(Collected data)
——

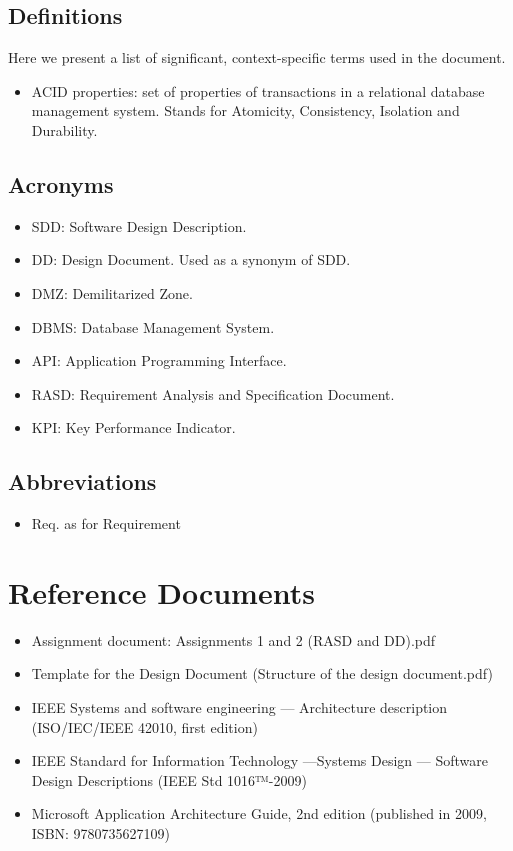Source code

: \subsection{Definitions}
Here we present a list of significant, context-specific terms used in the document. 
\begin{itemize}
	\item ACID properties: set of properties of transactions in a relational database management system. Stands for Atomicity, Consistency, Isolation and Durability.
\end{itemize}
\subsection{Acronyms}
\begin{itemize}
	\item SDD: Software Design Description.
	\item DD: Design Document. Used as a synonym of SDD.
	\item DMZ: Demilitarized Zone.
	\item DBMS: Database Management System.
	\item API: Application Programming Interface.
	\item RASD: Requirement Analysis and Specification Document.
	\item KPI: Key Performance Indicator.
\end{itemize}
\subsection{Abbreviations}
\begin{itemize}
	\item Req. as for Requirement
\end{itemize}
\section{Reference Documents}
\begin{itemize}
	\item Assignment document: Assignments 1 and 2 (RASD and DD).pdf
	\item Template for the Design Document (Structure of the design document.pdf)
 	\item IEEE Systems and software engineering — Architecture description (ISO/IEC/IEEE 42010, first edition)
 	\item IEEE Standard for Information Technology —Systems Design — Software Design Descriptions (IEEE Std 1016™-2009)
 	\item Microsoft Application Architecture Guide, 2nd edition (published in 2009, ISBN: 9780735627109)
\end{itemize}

——

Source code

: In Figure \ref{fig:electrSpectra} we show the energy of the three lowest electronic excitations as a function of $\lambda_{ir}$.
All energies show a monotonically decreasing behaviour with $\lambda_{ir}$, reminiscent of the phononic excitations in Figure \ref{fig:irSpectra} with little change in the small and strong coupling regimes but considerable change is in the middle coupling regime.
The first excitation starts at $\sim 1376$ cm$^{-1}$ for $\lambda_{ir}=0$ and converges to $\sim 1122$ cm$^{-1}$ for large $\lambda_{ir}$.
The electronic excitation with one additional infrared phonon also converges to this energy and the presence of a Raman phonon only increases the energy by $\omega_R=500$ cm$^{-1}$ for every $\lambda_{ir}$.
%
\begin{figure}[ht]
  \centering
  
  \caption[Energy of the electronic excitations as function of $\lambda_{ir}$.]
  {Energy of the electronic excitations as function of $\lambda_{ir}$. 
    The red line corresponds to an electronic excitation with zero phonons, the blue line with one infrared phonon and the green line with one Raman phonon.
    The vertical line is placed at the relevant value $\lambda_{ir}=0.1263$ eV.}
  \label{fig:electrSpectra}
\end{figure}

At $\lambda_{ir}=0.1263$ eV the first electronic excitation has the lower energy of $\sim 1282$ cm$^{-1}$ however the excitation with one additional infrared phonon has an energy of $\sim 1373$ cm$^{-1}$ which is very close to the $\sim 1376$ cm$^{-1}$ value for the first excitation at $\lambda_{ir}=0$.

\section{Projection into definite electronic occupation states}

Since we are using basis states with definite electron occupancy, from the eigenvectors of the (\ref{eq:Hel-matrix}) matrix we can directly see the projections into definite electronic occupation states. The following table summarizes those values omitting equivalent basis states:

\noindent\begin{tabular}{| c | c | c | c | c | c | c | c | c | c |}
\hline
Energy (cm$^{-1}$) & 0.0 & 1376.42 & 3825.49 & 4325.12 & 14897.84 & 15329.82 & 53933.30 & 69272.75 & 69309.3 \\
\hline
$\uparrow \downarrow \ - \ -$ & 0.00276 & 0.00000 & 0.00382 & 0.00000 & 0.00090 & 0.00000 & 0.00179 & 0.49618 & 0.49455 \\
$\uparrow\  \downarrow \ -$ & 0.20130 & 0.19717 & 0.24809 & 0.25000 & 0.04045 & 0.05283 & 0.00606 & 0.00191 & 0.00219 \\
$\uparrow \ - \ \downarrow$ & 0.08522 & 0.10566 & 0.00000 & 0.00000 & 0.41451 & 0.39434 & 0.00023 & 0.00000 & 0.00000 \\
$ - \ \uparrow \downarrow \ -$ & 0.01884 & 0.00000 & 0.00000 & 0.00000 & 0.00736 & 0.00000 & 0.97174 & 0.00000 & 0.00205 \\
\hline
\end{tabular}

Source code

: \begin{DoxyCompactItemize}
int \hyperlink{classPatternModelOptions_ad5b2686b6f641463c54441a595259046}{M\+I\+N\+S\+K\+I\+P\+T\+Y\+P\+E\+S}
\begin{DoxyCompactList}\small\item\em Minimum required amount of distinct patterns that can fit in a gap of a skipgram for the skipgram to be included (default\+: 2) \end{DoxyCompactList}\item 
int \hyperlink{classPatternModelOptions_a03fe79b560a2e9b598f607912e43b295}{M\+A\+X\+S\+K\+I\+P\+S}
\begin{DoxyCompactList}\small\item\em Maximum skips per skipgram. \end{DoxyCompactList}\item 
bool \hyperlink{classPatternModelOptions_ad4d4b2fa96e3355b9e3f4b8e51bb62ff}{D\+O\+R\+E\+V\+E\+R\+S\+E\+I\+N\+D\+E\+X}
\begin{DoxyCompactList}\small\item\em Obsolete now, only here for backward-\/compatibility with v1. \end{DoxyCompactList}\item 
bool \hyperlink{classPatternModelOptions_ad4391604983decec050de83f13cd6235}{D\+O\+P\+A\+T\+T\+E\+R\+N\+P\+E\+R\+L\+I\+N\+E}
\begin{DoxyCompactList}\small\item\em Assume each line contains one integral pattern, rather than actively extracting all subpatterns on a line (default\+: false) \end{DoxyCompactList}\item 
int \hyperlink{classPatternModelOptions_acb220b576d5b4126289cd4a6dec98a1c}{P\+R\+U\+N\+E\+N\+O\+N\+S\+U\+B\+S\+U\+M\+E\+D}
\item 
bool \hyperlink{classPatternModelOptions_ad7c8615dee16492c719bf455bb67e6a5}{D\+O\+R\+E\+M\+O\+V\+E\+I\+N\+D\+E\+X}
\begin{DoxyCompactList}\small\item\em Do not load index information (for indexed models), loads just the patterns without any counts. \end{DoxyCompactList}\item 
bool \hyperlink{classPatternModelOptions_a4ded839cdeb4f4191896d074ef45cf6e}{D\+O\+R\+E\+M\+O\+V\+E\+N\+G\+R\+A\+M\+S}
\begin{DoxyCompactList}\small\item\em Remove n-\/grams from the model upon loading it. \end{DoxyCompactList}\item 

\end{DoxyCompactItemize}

——

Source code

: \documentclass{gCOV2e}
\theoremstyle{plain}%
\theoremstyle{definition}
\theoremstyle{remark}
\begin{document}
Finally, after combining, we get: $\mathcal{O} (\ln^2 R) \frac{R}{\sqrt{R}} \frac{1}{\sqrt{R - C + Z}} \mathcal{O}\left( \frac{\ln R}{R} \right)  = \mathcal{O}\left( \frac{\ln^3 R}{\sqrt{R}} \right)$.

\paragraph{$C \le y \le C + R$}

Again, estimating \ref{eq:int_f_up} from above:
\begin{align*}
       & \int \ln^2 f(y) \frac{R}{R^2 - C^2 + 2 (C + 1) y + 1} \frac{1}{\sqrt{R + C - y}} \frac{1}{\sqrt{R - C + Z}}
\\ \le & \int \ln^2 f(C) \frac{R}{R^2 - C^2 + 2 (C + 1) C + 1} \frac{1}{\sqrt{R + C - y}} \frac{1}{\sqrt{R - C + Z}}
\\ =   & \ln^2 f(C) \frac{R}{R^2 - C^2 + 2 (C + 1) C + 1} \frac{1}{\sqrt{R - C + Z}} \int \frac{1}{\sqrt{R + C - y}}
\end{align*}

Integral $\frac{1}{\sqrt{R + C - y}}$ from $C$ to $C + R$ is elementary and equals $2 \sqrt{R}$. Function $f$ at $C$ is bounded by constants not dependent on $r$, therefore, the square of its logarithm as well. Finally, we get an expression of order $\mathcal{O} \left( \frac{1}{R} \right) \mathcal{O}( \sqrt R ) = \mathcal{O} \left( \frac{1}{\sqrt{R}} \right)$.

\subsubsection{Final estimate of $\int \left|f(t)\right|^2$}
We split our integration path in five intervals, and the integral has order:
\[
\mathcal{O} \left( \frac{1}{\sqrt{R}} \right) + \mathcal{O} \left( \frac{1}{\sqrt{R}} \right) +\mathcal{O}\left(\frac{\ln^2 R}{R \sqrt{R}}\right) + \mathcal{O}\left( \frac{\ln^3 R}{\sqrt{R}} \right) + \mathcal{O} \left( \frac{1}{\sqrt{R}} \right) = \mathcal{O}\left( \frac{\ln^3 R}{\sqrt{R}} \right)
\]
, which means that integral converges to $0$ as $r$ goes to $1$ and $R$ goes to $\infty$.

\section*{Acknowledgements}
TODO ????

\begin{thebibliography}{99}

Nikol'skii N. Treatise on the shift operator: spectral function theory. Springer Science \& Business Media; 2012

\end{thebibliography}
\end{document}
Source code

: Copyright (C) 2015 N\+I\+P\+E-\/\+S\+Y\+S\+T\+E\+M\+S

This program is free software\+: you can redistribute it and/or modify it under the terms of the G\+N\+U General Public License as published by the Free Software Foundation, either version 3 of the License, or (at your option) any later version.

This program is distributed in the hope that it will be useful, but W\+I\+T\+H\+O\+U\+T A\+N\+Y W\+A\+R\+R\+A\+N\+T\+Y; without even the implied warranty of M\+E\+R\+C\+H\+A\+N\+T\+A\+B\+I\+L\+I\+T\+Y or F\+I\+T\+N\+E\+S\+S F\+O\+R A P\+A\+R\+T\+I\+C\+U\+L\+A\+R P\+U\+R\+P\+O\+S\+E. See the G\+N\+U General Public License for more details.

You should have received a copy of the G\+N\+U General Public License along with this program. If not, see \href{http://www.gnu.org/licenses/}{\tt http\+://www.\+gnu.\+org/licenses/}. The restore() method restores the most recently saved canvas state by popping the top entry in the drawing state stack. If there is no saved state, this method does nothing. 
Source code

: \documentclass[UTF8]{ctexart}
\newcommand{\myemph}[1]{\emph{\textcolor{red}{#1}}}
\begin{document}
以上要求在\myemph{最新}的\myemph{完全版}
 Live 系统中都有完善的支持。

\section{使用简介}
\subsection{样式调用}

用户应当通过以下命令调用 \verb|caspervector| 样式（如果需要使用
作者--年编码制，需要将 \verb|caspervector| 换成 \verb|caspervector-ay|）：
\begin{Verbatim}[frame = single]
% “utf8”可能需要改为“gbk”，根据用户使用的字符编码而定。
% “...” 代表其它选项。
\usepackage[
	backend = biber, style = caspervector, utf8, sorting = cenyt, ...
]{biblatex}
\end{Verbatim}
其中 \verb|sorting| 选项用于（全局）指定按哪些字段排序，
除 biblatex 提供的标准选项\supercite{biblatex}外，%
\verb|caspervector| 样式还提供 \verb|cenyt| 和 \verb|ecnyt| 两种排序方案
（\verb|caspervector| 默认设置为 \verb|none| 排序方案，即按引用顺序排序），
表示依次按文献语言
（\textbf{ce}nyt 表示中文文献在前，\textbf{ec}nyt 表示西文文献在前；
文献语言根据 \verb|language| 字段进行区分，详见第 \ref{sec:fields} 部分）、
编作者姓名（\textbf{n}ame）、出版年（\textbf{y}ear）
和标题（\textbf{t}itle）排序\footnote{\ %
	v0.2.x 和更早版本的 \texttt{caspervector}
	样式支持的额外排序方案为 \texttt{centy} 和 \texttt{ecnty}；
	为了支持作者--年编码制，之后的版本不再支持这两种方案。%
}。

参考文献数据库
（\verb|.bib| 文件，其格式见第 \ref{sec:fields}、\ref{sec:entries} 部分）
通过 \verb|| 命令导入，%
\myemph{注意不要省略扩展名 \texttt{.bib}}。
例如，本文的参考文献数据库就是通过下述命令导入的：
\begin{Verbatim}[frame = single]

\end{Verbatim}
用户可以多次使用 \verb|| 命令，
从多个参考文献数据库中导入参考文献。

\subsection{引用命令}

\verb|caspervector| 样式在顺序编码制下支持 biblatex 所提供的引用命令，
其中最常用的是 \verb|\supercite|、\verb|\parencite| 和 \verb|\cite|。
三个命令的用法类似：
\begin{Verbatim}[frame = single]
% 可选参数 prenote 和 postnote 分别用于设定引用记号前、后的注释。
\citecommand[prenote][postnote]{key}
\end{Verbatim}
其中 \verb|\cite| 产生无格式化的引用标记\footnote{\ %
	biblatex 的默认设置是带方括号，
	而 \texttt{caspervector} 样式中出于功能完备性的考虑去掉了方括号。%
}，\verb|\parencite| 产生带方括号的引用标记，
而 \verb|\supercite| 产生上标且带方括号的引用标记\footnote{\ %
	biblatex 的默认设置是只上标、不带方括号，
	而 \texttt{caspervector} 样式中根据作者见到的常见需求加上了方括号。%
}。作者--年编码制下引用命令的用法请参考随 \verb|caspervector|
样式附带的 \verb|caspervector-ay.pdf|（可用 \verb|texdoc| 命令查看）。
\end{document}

——

The problem - Above are lines of data; count those that hold "texttt" and answer with the number only.

Solution to the exercise - 5